There is an inherent weakness in monetary penalties as a deterrent to government, regulatory takings. The supply of money is endless. Both to pay for the taking and to finance an aggressive legal defense of the taking.
There is also the scepter of insider trading if compensation for regulatory taking becomes common law. Properties1, included in unpublished, future takings, will be acquired by those in the know and properties2, without significance, will be the subject of trivial takings simply to enhance connected owners from the public trough.
1 - For example: Property already excluded from development by local regs in a proposed conservancy.
2 - For example: Property contiguous to a new transportation corridor in Orange County being subject to state imposed migratory flyway protections of caribou migration protections.
A Freudian slip?
We agree. I can just see the conservancies using this for a funding tool now. The best way to manage regulation is to eliminate the need through a better understanding of pooled risk.
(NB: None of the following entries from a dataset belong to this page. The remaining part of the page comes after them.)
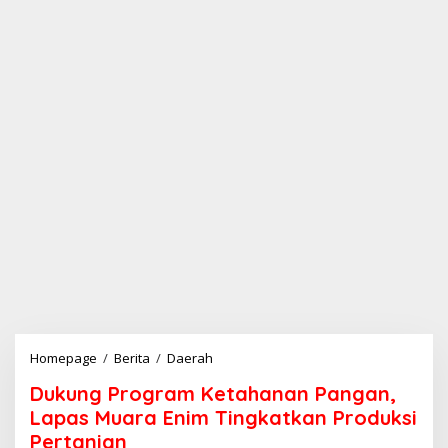
Homepage
/
Berita
/
Daerah
D
u
Dukung Program Ketahanan Pangan,
k
u
Lapas Muara Enim Tingkatkan Produksi
n
Pertanian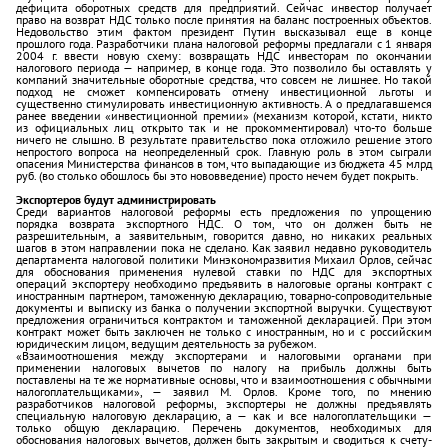
дефицита оборотных средств для предприятий. Сейчас инвестор получает
право на возврат НДС только после принятия на баланс построенных объектов.
Недовольство этим фактом президент Путин высказывал еще в конце
прошлого года. Разработчики плана налоговой реформы предлагали с 1 января
2004 г. ввести новую схему: возвращать НДС инвесторам по окончании
налогового периода — например, в конце года. Это позволило бы оставлять у
компаний значительные оборотные средства, что совсем не лишнее. Но такой
подход не сможет компенсировать отмену инвестиционной льготы и
существенно стимулировать инвестиционную активность. А о предлагавшемся
ранее введении «инвестиционной премии» (механизм которой, кстати, никто
из официальных лиц открыто так и не прокомментировал) что-то больше
ничего не слышно. В результате правительство пока отложило решение этого
непростого вопроса на неопределенный срок. Главную роль в этом сыграли
опасения Министерства финансов в том, что выпадающие из бюджета 45 млрд
руб. (во столько обошлось бы это нововведение) просто нечем будет покрыть.
Экспортеров будут администрировать
Среди вариантов налоговой реформы есть предложения по упрощению
порядка возврата экспортного НДС. О том, что он должен быть не
разрешительным, а заявительным, говорится давно, но никаких реальных
шагов в этом направлении пока не сделано. Как заявил недавно руководитель
департамента налоговой политики Минэкономразвития Михаил Орлов, сейчас
для обоснования применения нулевой ставки по НДС для экспортных
операций экспортеру необходимо предъявить в налоговые органы контракт с
иностранным партнером, таможенную декларацию, товарно-сопроводительные
документы и выписку из банка о получении экспортной выручки. Существуют
предложения ограничиться контрактом и таможенной декларацией. При этом
контракт может быть заключен не только с иностранным, но и с российским
юридическим лицом, ведущим деятельность за рубежом.
«Взаимоотношения между экспортерами и налоговыми органами при
применении налоговых вычетов по налогу на прибыль должны быть
поставлены на те же нормативные основы, что и взаимоотношения с обычными
налогоплательщиками», — заявил М. Орлов. Кроме того, по мнению
разработчиков налоговой реформы, экспортеры не должны предъявлять
специальную налоговую декларацию, а — как и все налогоплательщики —
только общую декларацию. Перечень документов, необходимых для
обоснования налоговых вычетов, должен быть закрытым и сводиться к счету-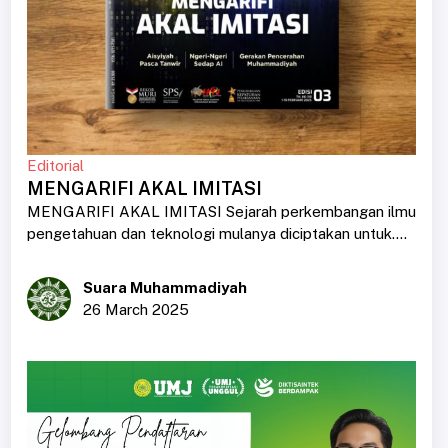
Editorial
MENGARIFI AKAL IMITASI
MENGARIFI AKAL IMITASI Sejarah perkembangan ilmu
pengetahuan dan teknologi mulanya diciptakan untuk....
Suara Muhammadiyah
26 March 2025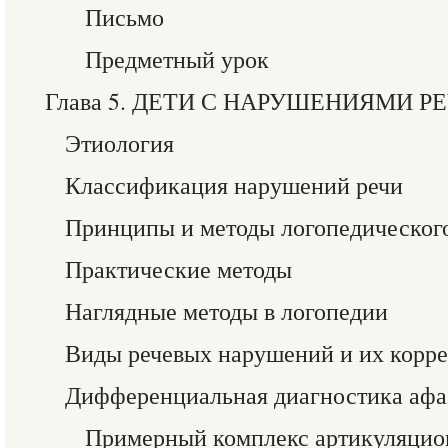
Письмо
Предметный урок
Глава 5. ДЕТИ С НАРУШЕНИЯМИ Р
Этиология
Классификация нарушений речи
Принципы и методы логопедического
Практические методы
Наглядные методы в логопедии
Виды речевых нарушений и их корр
Дифференциальная диагностика афа
Примерный комплекс артикуляци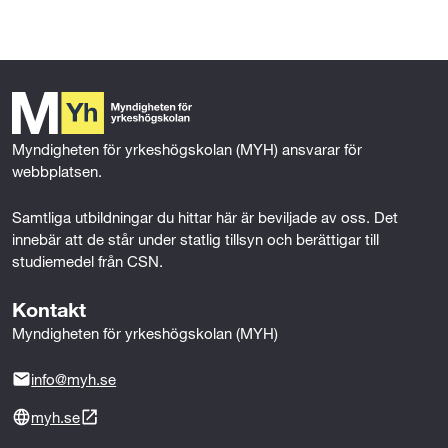
a
w
i
m
c
i
n
a
e
t
k
i
b
t
e
l
o
e
d
o
r
I
k
n
Myndigheten för yrkeshögskolan (MYH) ansvarar för 
webbplatsen.
Samtliga utbildningar du hittar här är beviljade av oss. Det 
innebär att de står under statlig tillsyn och berättigar till 
studiemedel från CSN.
Kontakt
Myndigheten för yrkeshögskolan (MYH)
info@myh.se
myh.se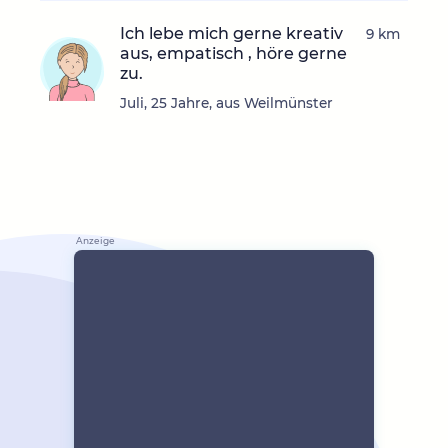
Ich lebe mich gerne kreativ
9 km
aus, empatisch , höre gerne
zu.
Juli, 25 Jahre, aus Weilmünster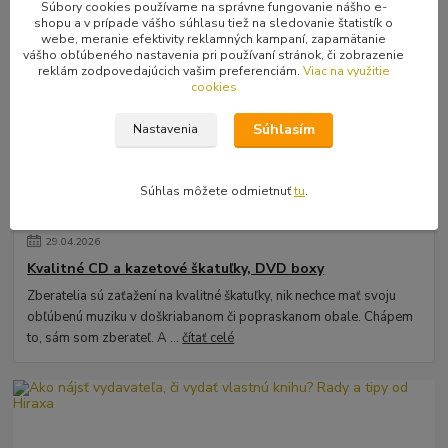
Súbory cookies používame na správne fungovanie nášho e-
Novinky z nášho blogu
shopu a v prípade vášho súhlasu tiež na sledovanie štatistík o
webe, meranie efektivity reklamných kampaní, zapamätanie
vášho obľúbeného nastavenia pri používaní stránok, či zobrazenie
reklám zodpovedajúcich vašim preferenciám.
Viac na využitie
cookies
Súhlasím
Nastavenia
Súhlas môžete odmietnuť
tu
.
29
.
04
.
2026
Kvalitné CD a kazetové škatuľky, DVD boxy
Zberatelia sú zaťažení na kvalitné škatuľky, nik nechce mať svoju
obľúbenú muziku v doškriabanom či popraskanom obale. Chápem
to, sám som zberateľ. A ...
čítať celé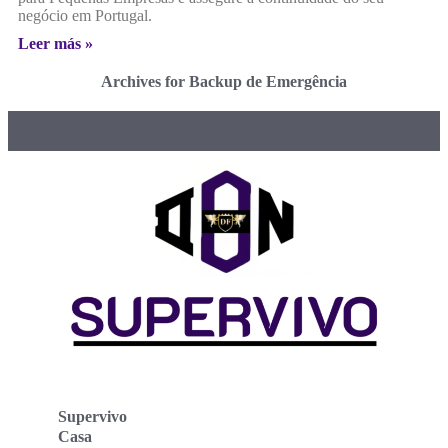
negócio em Portugal.
Leer más »
Archives for Backup de Emergência
Supervivo
Casa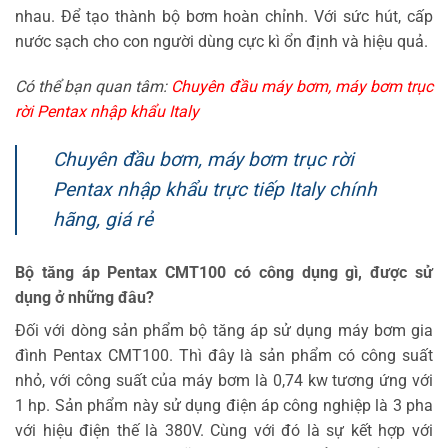
nhau. Để tạo thành bộ bơm hoàn chỉnh. Với sức hút, cấp
nước sạch cho con người dùng cực kì ổn định và hiệu quả.
Có thể bạn quan tâm:
Chuyên đầu máy bơm, máy bơm trục
rời Pentax nhập khẩu Italy
Chuyên đầu bơm, máy bơm trục rời
Pentax nhập khẩu trực tiếp Italy chính
hãng, giá rẻ
Bộ tăng áp Pentax CMT100 có công dụng gì, được sử
dụng ở những đâu?
Đối với dòng sản phẩm bộ tăng áp sử dụng máy bơm gia
đình Pentax CMT100. Thì đây là sản phẩm có công suất
nhỏ, với công suất của máy bơm là 0,74 kw tương ứng với
1 hp. Sản phẩm này sử dụng điện áp công nghiệp là 3 pha
với hiệu điện thế là 380V. Cùng với đó là sự kết hợp với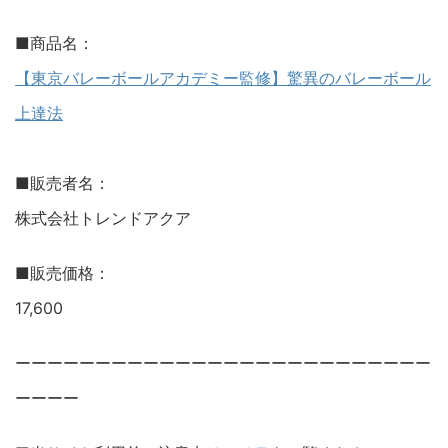
■商品名：
【東京バレーボールアカデミー監修】驚異のバレーボール
上達法
■販売者名：
株式会社トレンドアクア
■販売価格：
17,600
ーーーーーーーーーーーーーーーーーーーーーーーーーー
ーーーー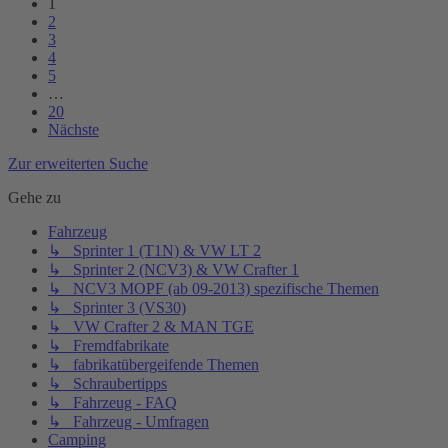
1
2
3
4
5
…
20
Nächste
Zur erweiterten Suche
Gehe zu
Fahrzeug
↳ Sprinter 1 (T1N) & VW LT 2
↳ Sprinter 2 (NCV3) & VW Crafter 1
↳ NCV3 MOPF (ab 09-2013) spezifische Themen
↳ Sprinter 3 (VS30)
↳ VW Crafter 2 & MAN TGE
↳ Fremdfabrikate
↳ fabrikatübergeifende Themen
↳ Schraubertipps
↳ Fahrzeug - FAQ
↳ Fahrzeug - Umfragen
Camping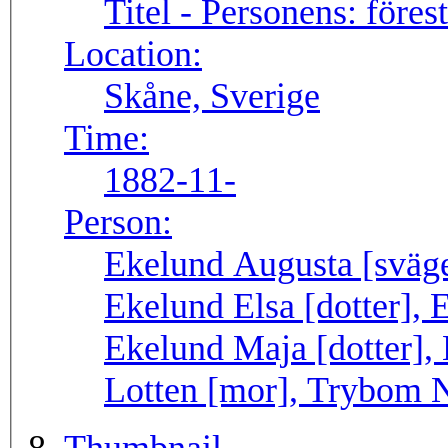
Titel - Personens:
föres
Location:
Skåne, Sverige
Time:
1882-11-
Person:
Ekelund Augusta [sväger
Ekelund Elsa [dotter], 
Ekelund Maja [dotter],
Lotten [mor], Trybom Ni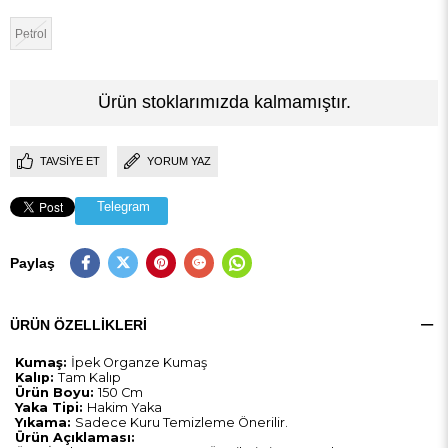
Petrol
Ürün stoklarımızda kalmamıştır.
TAVSIYE ET
YORUM YAZ
Telegram
Paylaş
ÜRÜN ÖZELLIKLERI
Kumaş:
İpek Organze Kumaş
Kalıp:
Tam Kalıp
Ürün Boyu:
150 Cm
Yaka Tipi:
Hakim Yaka
Yıkama:
Sadece Kuru Temizleme Önerilir.
Ürün Açıklaması:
I didn't think of that. But, corruption in CA goverment is inevitable, and stuff like that already happens in other ways. For instance, shortly before the recall of Gray Davis, we (California) acquired Ahmanson Ranch, north of US-101 near the border between Ventura and LA counties, for a large amount of money. If we had not bought the land, it could have been developed (subject to the obstruction of the environmentalists), or it might have been a huge investment loss if it could not be developed. CA guaranteed a profit to the former owners.